HTML5 is coming, and a growing number of companies are trying to kick
the Flash habit, even if on a limited basis. The latest: popular online
document sharing service Scribd.
According to the startup’s CTO, “We are scrapping three years of Flash
development and betting the company on HTML5 because we believe HTML5
is a dramatically better reading experience than Flash.“
It’s a big move for the company, which hosts tens of millions of documents containing more than 100bn words in total. All of those documents are currently displayed via a Flash-based reader, but starting tomorrow, 200,000 of the most popular will be available through an HTML5 interface. Eventually all of Scribd’s documents will be served up through the HTML5 interface.
One might assume that Adobe has reason to be concerned about all of the companies looking beyond Flash to HTML5. After all, Flash is a big part of the company’s portfolio of web technologies.

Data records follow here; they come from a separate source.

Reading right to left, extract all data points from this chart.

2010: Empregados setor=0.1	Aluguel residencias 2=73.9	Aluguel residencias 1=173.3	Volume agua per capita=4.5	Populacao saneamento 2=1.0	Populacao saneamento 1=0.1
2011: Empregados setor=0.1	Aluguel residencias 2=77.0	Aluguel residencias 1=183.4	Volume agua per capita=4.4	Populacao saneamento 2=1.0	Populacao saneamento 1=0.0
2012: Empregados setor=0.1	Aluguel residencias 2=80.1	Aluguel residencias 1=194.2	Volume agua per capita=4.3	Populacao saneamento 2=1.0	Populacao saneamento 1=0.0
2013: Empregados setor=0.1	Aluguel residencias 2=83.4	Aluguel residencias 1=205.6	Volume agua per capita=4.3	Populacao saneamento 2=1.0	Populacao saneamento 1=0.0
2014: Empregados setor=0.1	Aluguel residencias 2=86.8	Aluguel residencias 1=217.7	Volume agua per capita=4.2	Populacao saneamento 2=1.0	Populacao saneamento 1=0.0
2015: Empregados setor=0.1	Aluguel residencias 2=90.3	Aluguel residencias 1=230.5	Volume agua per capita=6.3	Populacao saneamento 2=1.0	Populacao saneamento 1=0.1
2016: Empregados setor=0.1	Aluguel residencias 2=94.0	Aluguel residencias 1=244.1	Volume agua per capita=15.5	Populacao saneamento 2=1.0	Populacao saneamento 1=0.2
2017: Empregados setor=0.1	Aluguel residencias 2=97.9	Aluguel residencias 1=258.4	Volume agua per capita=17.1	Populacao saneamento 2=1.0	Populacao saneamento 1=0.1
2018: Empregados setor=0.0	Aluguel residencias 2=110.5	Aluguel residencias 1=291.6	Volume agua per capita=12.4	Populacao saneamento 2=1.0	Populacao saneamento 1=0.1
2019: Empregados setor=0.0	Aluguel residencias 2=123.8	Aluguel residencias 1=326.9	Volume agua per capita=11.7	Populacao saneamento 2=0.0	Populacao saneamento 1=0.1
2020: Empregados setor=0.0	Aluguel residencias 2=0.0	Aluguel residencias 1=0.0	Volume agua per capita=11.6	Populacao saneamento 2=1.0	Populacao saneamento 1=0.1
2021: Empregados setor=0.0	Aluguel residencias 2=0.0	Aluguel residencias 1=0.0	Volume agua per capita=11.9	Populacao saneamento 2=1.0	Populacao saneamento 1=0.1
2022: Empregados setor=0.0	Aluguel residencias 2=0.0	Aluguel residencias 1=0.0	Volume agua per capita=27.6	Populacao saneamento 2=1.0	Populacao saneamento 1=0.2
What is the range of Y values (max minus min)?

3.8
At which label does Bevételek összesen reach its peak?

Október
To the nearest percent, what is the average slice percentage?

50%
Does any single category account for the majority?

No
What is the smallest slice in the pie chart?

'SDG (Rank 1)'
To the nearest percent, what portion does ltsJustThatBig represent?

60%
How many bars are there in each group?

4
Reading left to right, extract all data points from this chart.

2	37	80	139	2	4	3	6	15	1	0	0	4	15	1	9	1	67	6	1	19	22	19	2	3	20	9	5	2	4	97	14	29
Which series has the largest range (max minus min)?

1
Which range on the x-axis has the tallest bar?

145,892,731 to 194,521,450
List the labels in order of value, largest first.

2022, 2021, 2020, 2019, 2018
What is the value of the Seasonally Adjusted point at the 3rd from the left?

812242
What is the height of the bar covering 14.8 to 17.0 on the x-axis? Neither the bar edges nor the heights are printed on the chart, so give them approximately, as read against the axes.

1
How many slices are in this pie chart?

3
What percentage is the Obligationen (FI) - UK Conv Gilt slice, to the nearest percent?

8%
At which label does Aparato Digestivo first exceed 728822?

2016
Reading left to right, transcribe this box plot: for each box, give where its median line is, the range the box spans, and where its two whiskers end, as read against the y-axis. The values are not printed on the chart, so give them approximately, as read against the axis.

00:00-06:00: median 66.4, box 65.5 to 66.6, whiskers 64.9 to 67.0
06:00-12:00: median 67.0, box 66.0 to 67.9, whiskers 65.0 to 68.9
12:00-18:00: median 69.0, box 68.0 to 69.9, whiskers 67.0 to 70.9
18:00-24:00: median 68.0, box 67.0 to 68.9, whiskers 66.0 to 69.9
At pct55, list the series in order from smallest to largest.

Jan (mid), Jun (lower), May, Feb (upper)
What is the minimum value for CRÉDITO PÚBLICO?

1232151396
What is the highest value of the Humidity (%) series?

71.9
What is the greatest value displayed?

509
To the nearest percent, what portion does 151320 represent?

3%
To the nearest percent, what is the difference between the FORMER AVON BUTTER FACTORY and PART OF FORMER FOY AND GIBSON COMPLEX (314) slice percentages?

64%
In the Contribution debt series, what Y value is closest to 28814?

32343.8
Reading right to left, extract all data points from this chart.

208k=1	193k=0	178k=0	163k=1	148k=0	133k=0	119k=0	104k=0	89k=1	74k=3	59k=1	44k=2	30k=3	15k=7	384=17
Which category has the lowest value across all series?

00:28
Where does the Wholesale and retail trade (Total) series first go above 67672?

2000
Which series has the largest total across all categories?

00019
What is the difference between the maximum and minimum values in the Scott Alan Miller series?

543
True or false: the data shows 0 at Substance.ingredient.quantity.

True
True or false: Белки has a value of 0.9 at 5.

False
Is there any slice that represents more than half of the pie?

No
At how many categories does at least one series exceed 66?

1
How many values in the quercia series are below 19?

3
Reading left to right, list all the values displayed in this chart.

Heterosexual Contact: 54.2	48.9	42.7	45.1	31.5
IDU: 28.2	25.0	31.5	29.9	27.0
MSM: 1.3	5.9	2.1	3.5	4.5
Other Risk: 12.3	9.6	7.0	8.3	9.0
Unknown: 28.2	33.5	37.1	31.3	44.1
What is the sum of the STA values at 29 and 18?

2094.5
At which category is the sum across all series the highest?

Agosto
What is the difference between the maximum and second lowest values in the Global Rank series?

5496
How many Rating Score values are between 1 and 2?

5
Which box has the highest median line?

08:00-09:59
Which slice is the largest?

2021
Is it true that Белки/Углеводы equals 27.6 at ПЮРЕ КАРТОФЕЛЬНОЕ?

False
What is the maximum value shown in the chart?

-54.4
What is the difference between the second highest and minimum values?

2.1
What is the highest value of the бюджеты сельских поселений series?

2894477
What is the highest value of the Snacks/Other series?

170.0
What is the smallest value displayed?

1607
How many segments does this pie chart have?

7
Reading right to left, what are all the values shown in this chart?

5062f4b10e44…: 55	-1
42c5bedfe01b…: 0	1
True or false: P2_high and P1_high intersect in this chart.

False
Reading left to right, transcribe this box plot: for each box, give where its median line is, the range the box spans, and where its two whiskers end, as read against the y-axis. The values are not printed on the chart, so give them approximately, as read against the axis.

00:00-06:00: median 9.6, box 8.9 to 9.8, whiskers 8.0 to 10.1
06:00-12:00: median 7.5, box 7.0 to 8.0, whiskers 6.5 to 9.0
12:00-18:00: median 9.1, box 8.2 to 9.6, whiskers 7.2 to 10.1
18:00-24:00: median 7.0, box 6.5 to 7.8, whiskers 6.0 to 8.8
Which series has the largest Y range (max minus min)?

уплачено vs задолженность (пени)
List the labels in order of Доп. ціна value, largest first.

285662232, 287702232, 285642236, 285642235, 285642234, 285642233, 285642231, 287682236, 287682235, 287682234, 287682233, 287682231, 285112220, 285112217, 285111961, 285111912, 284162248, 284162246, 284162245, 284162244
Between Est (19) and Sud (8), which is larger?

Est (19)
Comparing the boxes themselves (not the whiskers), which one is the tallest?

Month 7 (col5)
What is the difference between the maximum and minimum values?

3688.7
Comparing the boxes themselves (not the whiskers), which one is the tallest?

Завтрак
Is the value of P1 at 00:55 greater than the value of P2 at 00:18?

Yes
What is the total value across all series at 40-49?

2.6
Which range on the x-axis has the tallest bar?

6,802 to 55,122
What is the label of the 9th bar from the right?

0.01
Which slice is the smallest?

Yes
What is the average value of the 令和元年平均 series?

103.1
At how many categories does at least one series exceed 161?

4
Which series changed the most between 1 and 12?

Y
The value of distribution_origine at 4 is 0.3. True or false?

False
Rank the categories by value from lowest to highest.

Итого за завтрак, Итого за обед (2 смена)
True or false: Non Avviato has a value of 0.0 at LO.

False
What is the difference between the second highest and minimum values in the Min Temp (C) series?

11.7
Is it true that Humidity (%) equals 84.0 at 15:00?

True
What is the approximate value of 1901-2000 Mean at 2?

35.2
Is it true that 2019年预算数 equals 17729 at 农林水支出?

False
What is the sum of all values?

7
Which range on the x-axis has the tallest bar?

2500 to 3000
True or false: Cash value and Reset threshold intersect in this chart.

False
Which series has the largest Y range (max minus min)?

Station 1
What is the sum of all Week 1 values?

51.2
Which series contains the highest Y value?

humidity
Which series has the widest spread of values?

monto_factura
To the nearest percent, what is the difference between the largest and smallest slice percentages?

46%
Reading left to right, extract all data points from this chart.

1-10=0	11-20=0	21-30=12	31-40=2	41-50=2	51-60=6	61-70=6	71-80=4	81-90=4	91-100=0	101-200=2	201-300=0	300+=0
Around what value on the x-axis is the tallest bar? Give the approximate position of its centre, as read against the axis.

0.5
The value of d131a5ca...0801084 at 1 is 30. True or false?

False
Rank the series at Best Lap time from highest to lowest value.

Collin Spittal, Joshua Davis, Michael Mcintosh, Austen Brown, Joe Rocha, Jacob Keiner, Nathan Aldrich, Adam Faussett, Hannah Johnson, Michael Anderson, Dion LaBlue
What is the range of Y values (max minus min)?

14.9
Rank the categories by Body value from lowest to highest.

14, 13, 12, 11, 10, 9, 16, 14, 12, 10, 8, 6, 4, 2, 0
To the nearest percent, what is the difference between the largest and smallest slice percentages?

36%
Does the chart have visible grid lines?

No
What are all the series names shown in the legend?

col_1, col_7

But Adobe isn’t admitting concern — publicly at least. Instead, it’s aware of the web’s evolution and plans to be an integral part of the HTML5-enabled internet. At the Web 2.0 Expo in San Francisco yesterday, Adobe CTO Kevin Lynch told the audience, “We’re going to try and make the best tools in the world for HTML5.“
Speaking of those “who want to wall off parts of the web” and naming Apple specifically, Lynch said that “what’s going on now…[is] like railroads in the 1800s. People were using different gauged rails. Your cars would literally not run on those rails. That’s counter to the web.“
With that in mind, Adobe appears to be focused on positioning itself as a provider of tools that make it easier for developers to build solutions that work on all of the popular internet and mobile platforms — with a few exceptions, of course, like the iPhone.
Lynch may or may not be right about the nature of the web, but Adobe has little choice but to bet its future on extending its design and development tools to new technologies, even if it isn’t the owner or creator of those technologies. That, of course, has an immediate implication: trying to find a place for Adobe’s products as more and more companies get interested in HTML5. This is a good thing for the company, as Adobe’s refusal to move beyond Flash would probably prove to be a costly mistake over the long haul. Obviously, it remains to be seen just how prominent a role Adobe can earn in the HTML5 universe, but by recognizing that HTML5 is going to change the game for RIAs, Adobe is choosing to try to stay relevant before the market decides for it.
This said, Adobe would probably be making a mistake if it neglects Flash too much. For all of HTML5’s purported virtues and Flash’s well-established disadvantages, there is still a place for Flash on the web. To be sure, there are plenty of applications which don’t require Flash, and it will probably be a good thing as those applications are transitioned away.
One of the primary reasons Flash gets a bad rap is that it’s often used in situations where it’s not necessary, or where alternative technologies would be a better fit. But Flash is still appropriate for certain kinds of applications, and hopefully as the ratio between these and the ‘bad‘ Flash applications becomes better aligned, it will be easier for companies and developers to move away from ideology and simply choose the right tools for the job.